Abbey of Sainte-Catherine-du-Mont in Annecy
- Interactive map of Abbey of Sainte-Catherine-du-Mont in Annecy

Monastery information
- Established: 1160
- Disestablished: 1772
- Diocese: Geneva, Annecy

People
- House superior: Cîteaux Abbey Haute-Savoie Rhône-Alpes County of Savoy

Site
- Location: Annecy
- Country: France
- Coordinates: 45°52′15″N 64°06′45″E﻿ / ﻿45.87083°N 64.11250°E

= Abbey of Sainte-Catherine-du-Mont in Annecy =

French monastic institution

The Abbey of Sainte-Catherine-du-Mont was a monastic institution established in the 12th or 13th century in the area that is now the commune of Annecy, in Haute-Savoie.

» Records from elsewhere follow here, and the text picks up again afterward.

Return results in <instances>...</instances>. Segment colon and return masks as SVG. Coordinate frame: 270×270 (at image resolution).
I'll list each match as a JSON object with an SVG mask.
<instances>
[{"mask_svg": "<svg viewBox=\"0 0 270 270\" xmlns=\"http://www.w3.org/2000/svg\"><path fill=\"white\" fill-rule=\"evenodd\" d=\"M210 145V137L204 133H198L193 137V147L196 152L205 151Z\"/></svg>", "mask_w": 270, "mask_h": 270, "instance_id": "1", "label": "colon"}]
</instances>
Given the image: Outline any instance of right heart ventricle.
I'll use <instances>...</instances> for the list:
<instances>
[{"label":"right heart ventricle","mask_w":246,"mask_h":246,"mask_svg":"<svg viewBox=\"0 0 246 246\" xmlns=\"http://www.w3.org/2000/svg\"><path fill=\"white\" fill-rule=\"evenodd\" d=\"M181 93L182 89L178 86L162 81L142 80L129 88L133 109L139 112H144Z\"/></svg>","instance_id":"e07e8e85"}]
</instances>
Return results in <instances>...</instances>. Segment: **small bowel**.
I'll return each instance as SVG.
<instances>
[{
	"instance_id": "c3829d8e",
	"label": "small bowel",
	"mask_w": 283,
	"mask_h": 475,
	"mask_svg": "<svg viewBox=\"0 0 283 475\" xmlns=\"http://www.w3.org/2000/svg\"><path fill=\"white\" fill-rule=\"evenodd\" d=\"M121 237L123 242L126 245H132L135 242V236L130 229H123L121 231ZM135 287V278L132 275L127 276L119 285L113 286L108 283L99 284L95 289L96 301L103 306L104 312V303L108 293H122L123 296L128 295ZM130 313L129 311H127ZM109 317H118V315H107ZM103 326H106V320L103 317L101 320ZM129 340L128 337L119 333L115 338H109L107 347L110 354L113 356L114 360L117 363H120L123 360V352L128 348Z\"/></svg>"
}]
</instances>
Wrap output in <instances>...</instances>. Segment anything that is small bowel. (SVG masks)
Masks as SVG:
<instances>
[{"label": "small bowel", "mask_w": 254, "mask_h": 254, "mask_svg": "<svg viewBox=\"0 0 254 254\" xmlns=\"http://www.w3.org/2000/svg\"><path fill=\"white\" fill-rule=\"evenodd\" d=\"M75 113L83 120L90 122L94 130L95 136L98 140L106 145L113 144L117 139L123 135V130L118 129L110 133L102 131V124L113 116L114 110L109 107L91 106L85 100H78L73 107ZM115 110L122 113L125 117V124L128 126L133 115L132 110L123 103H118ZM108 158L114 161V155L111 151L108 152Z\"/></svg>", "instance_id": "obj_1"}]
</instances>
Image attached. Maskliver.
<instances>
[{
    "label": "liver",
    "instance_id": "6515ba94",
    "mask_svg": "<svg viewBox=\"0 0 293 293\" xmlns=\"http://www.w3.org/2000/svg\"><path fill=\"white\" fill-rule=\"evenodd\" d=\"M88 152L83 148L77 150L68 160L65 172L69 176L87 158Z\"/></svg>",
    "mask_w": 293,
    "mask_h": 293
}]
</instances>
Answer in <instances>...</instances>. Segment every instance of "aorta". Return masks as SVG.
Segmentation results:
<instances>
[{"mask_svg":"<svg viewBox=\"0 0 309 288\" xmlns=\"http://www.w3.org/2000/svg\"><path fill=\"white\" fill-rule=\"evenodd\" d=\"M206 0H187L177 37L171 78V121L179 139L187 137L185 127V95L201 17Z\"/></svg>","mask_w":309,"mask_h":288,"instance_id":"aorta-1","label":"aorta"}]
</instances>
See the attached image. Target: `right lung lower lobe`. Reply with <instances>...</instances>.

It was located in a secluded valley on the slopes of the Semnoz mountain, known as the Sainte-Catherine valley. The abbey was closed in 1772, and its members were transferred to a convent in the city center.

== Location ==
The former convent, now in ruins, is situated in a hollow of the Semnoz mountain, approximately 3.5 kilometers from the center of Annecy and 238 meters higher in elevation, at 630 meters above sea level. The path that passes through this area remains known as the “Chemin de Sainte-Catherine.”

== History ==

=== Foundation ===
The Abbey of Sainte-Catherine-du-Mont is traditionally attributed to Margaret of Geneva, also known as Beatrix, daughter of Count William I of Geneva. The exact date of its foundation remains uncertain. Two commonly cited dates are 1179 and 1228. However, Marguerite is believed to have been born around 1180, making the earlier date unlikely. By 1228, various sources suggest that the monastic community was already in existence, although it may not yet have held the formal status of an abbey.

François Mugnier concluded that the foundation of the Abbey of Sainte-Catherine-du-Mont occurred before 1195 and was therefore not established directly by Marguerite of Geneva. Instead, she may have been responsible for raising the establishment to the status of an abbey. The first nuns are believed to have come from the Abbey of Bonlieu, located in present-day Sallenôves, approximately twenty kilometers northwest of the site.

The portico of the abbey is thought to have housed the tomb of Count William I of Geneva, who likely died on 25 July 1195.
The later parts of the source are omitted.